(Extracted information)
[Start of section]
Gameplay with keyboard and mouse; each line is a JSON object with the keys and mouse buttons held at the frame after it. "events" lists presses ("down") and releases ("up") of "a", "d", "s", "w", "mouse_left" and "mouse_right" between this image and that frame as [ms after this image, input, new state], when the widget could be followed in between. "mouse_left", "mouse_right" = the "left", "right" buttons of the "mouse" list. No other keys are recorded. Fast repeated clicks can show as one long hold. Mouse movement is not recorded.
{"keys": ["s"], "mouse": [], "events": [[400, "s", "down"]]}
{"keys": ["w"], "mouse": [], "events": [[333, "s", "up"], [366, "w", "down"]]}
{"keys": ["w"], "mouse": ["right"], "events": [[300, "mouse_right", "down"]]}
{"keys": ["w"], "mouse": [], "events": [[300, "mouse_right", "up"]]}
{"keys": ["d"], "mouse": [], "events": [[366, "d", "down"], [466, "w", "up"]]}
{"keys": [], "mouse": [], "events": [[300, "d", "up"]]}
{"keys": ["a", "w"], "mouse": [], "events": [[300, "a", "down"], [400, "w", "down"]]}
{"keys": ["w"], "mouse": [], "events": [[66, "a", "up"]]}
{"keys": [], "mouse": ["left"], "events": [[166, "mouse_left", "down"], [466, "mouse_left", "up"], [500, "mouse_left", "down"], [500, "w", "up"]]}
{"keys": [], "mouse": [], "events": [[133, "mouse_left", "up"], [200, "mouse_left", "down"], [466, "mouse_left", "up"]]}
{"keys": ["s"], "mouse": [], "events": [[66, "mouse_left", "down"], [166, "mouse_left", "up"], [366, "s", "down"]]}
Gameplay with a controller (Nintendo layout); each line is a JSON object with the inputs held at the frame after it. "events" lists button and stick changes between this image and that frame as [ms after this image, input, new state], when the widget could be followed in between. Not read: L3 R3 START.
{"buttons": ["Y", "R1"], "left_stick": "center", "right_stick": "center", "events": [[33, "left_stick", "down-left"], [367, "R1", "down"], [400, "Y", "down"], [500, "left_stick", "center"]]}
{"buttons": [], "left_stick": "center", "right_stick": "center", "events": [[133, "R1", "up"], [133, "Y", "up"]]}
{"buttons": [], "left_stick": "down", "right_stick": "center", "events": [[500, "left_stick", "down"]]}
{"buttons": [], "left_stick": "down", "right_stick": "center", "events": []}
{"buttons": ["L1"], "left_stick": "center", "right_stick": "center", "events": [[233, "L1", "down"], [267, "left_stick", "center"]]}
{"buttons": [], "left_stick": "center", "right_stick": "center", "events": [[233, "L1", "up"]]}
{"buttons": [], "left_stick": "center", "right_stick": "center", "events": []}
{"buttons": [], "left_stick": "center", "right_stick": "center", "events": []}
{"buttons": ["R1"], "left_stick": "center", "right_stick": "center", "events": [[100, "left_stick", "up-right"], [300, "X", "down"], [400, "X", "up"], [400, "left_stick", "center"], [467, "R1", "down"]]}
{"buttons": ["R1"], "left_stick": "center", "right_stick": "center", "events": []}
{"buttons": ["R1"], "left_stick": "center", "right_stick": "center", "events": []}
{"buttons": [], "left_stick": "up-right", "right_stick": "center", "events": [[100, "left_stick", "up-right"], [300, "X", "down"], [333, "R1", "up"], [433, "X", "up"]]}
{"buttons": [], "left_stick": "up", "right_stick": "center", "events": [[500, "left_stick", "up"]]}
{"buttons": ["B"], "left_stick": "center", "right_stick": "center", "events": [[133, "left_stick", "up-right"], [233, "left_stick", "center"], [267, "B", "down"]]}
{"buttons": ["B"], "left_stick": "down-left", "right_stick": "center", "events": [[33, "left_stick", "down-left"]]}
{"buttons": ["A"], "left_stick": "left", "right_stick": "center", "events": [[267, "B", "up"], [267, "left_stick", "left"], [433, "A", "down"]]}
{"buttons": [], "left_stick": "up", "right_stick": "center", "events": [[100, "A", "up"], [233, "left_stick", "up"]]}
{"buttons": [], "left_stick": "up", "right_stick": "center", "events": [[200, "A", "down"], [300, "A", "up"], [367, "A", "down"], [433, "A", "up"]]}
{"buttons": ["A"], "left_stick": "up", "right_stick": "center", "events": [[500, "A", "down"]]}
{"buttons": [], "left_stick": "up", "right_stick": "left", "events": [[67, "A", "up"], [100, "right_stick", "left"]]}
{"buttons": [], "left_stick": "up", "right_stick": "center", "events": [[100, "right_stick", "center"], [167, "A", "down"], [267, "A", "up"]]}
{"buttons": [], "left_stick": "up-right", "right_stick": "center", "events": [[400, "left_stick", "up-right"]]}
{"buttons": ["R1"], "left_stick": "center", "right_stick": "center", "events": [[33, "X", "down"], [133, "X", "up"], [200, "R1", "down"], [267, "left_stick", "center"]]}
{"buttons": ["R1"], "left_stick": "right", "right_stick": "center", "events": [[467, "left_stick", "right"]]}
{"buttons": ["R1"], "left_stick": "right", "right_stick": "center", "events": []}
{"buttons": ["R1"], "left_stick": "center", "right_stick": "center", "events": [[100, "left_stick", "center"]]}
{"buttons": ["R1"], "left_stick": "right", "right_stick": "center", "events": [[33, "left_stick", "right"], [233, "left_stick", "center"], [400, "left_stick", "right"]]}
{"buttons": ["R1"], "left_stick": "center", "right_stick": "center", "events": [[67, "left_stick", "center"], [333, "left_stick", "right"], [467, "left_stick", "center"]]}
[End of section]
(Instructions to follow) Checking each line of the data, count the ones containing "input", and give only that count.

(Your response) 2